- 2023 Farabougou attack: Part of Mali War
| Date | December 12, 2023 2pm-5pm |
| Location | Farabougou, Niono Cercle, Mali14°47′N 6°14′W﻿ / ﻿14.78°N 6.23°W |
| Result | Katiba Macina victory |

Belligerents
- Mali Local dozo hunters: Jama'at Nasr al-Islam wal Muslimin Katiba Macina;

Casualties and losses
- 30–62 killed 15 injured 2–3 kidnapped: Unknown

= 2023 Farabougou attack =

Battle of the Mali War

On December 12, 2023, jihadist militants from Katiba Macina, an affiliate of the al-Qaeda aligned Jama'at Nasr al-Islam wal Muslimin (JNIM), attacked Malian forces in the town of Farabougou. The attack killed dozens of Malian soldiers and was the first major raid in the town by JNIM since the Siege of Farabougou in 2020.

== Background ==

In October 2020, Katiba Macina besieged the village of Farabougou near the town of Sokolo, Ségou Region, Mali, starving thousands of people who lived in the village and cutting off access for weeks. JNIM and local dozo hunters signed a peace treaty in March 2021 after the siege was lifted by Malian troops led by Assimi Goita. In the peace agreement, JNIM would leave the residents of Farabougou alone if the residents paid taxes toward JNIM. This agreement was broken in 2022 when Malian troops settled in the town.

== Attack ==
Between 2 and 3pm on December 12, Katiba Macina fighters raided the town of Farabougou. The Malian detachment present in the town was caught off guard and quickly defeated by the jihadists. Pro-government dozo hunters were then targeted by the jihadists. Katiba Macina militants seized control of the Malian base in the town, who burned the fort to the ground and destroyed any vehicles they couldn't loot.

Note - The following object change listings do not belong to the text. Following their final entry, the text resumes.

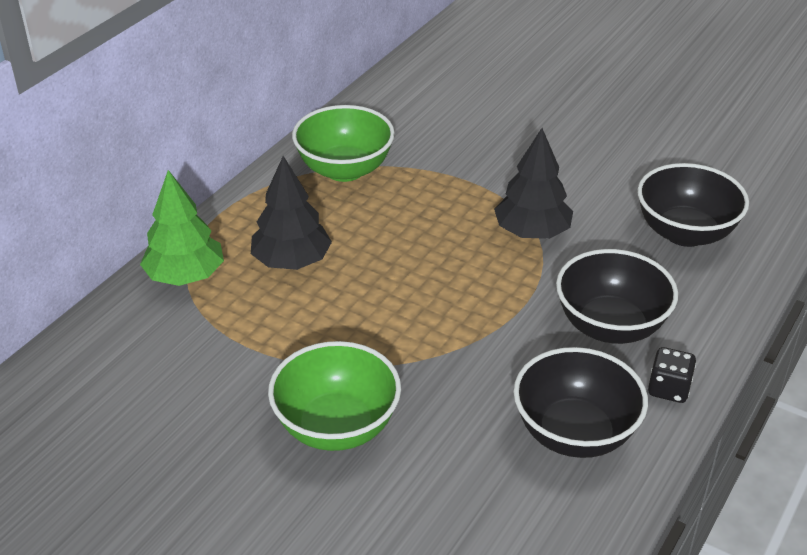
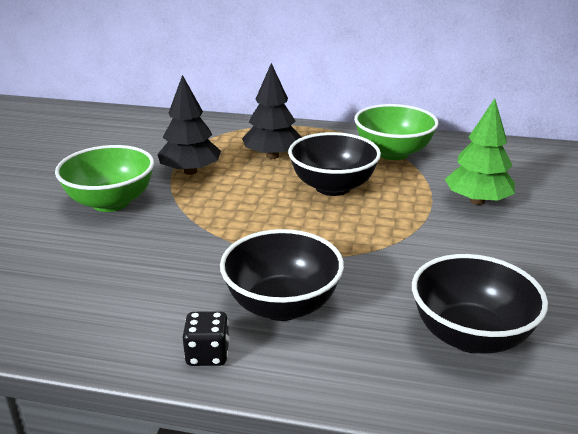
camera: 70 degrees right, 10 degrees down
green tree [140,170,224,286] -> green tree moved to [445,99,515,205]
black tree [494,128,573,239] -> black tree moved to [157,75,221,175]
black bowl [513,347,648,458] -> black bowl moved to [288,132,381,196]

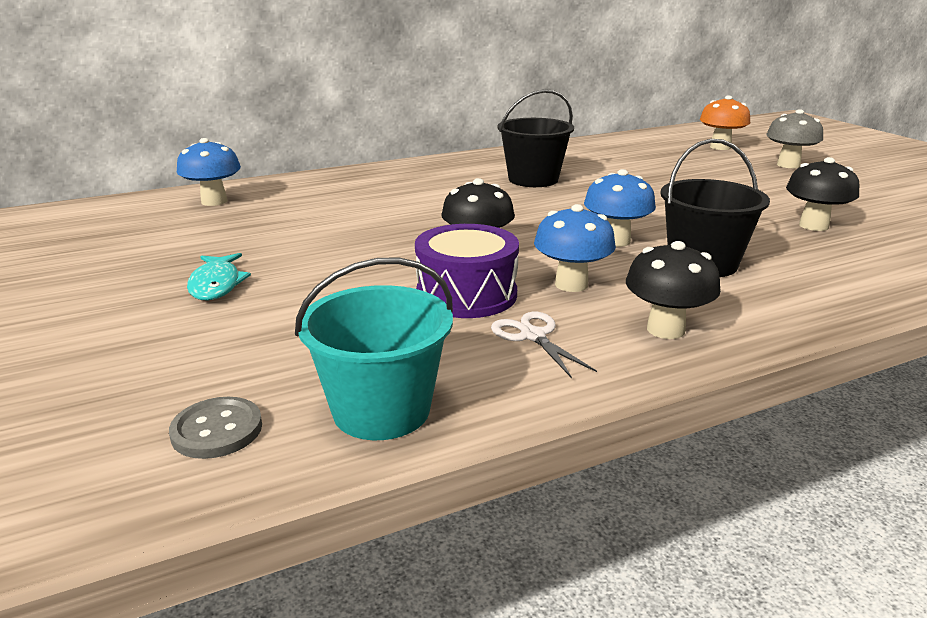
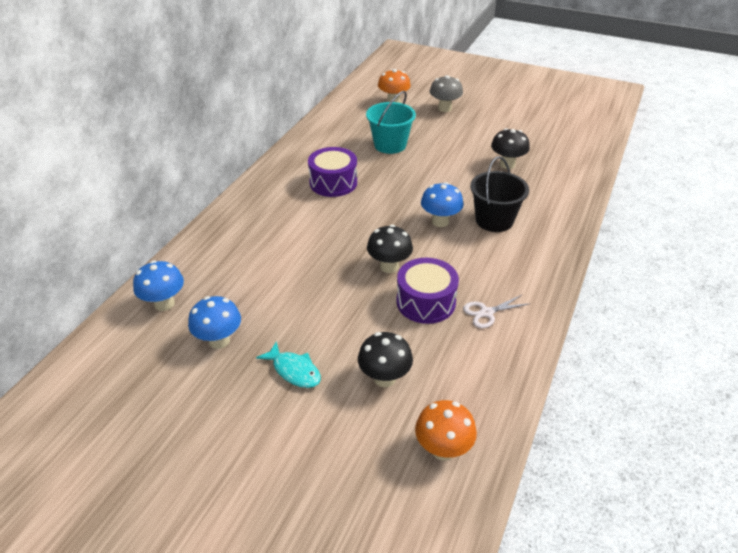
camera: 40 degrees left, 15 degrees up
grey button [169,397,262,459] -> orange mushroom [415,400,477,461]
turquoise bucket [295,257,453,440] -> turquoise bucket moved to [366,91,416,154]
white scissors [491,312,597,378] -> white scissors turned 45 degrees counterclockwise [463,295,531,328]
black bucket [498,89,574,187] -> purple drum [308,147,357,197]
blue mushroom [534,204,616,292] -> blue mushroom moved to [188,296,241,349]
black mushroom [626,241,721,339] -> black mushroom moved to [358,332,413,387]

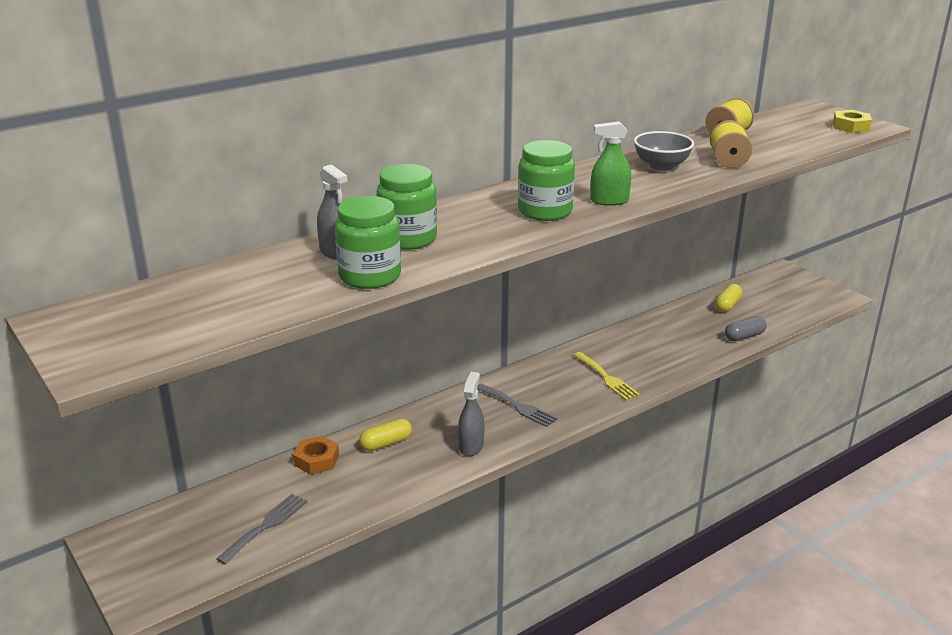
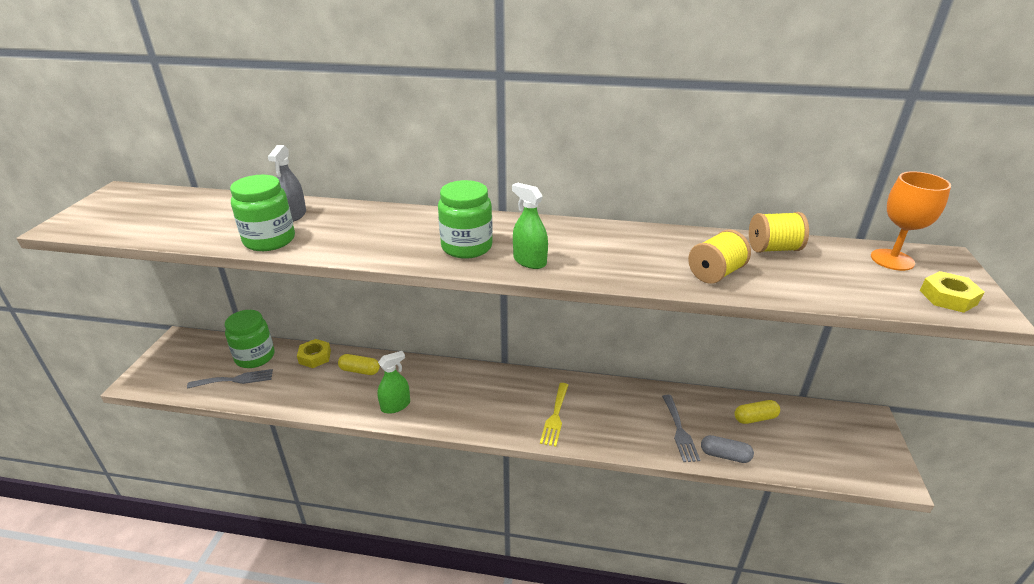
camera: 45 degrees right, 5 degrees up
orange nut [293,436,339,475] -> yellow nut [297,339,331,368]
green jar [377,164,437,250] -> green jar moved to [225,310,274,368]
grey spray bottle [458,372,484,456] -> green spray bottle [377,351,410,414]
grey fork [477,384,558,427] -> grey fork moved to [662,395,700,462]
grey bowl [634,131,694,170] -> none
none -> orange goblet [871,171,951,271]

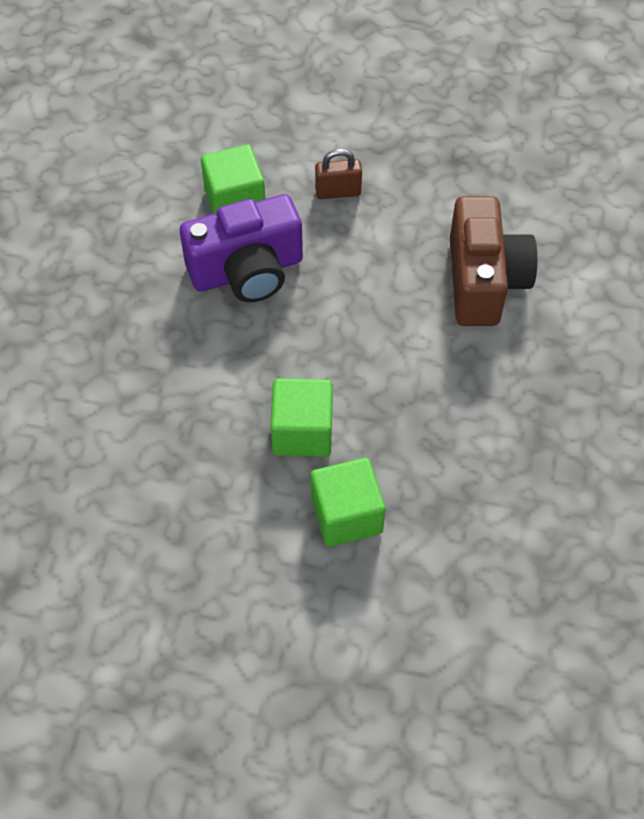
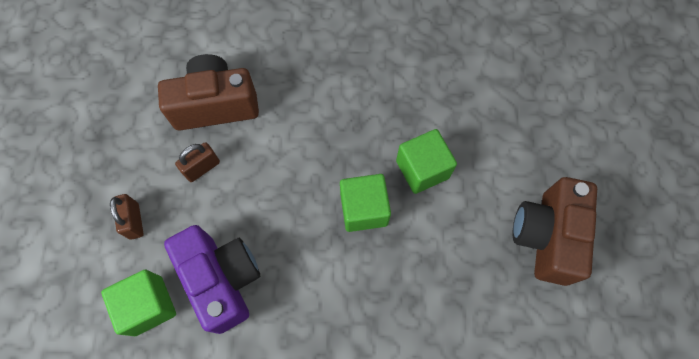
camera: 100 degrees left, 10 degrees up
none -> brown padlock [175,142,220,182]
none -> brown camera [513,177,597,286]

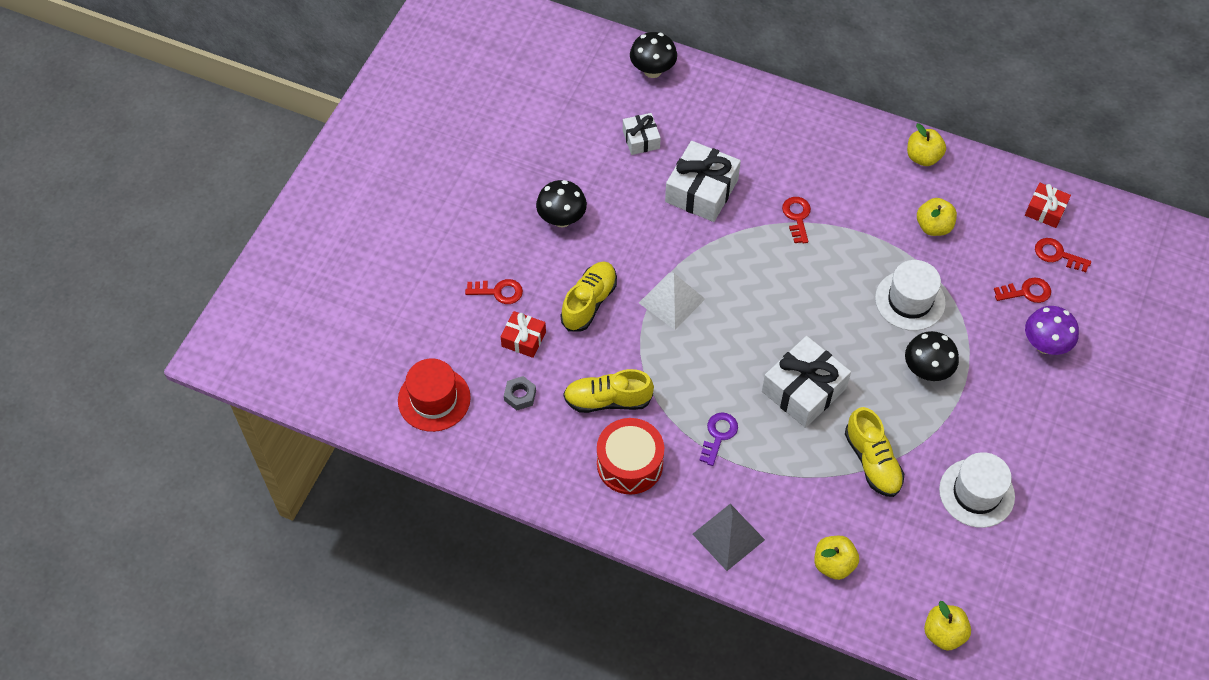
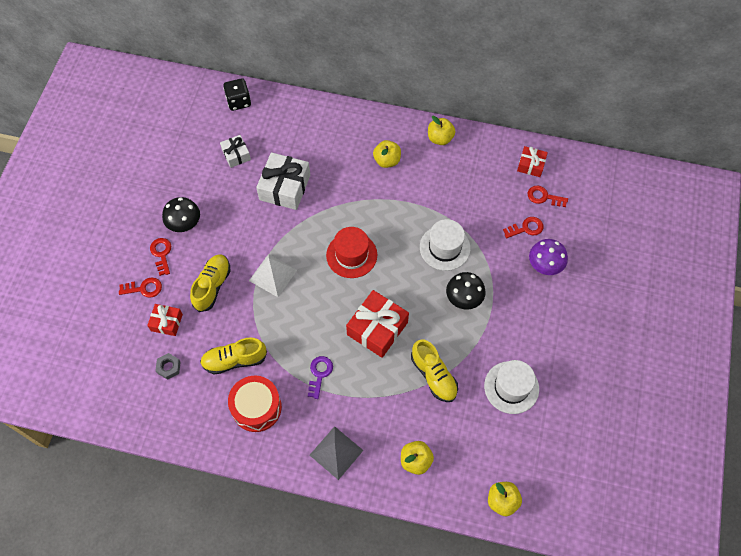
camera: 10 degrees left, 5 degrees up
red hat [398,358,471,432] -> red hat moved to [326,227,377,278]
black mushroom [630,32,677,78] -> black dice [223,78,251,111]
white gift [762,336,851,428] -> red gift [346,290,409,358]
red key [782,197,811,243] -> red key moved to [150,238,171,276]
yellow apple [917,198,957,236] -> yellow apple moved to [373,140,401,168]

Most residents fled Farabougou during the fighting. One resident speaking to Reuters stated that the jihadists kidnapped some residents and killed others. Katiba Macina withdrew from the village at 5pm, and Malian military reinforcements from Sokolo arrived later that evening to a deserted village. The Malian military released a statement claiming to have repelled the attack, although witness testimony disproved this.

== Aftermath ==
The Malian military did not report any casualties following the attack. RFI, citing residents, stated fifty people were killed. Twenty soldiers and twenty dozos were killed, and fifteen others were injured. Other residents put the death toll at over sixty people killed including soldiers and civilians. JNIM claimed responsibility for the attack, and they claimed to have killed thirty soldiers and captured three hostages. JNIM later released a photography of a hostage Malian lieutenant and a corporal. In the second statement, JNIM proposed a prisoner exchange with the Malian government.

On 19 August 2025, JNIM launched another assault on the town and the nearby military base. JNIM claimed 21 soldiers were killed and 15 vehicles were seized during the attacks. The military base in Farabogou was confirmed by the military as having been under control of the militants on August 23rd as part of a strategic withdrawal.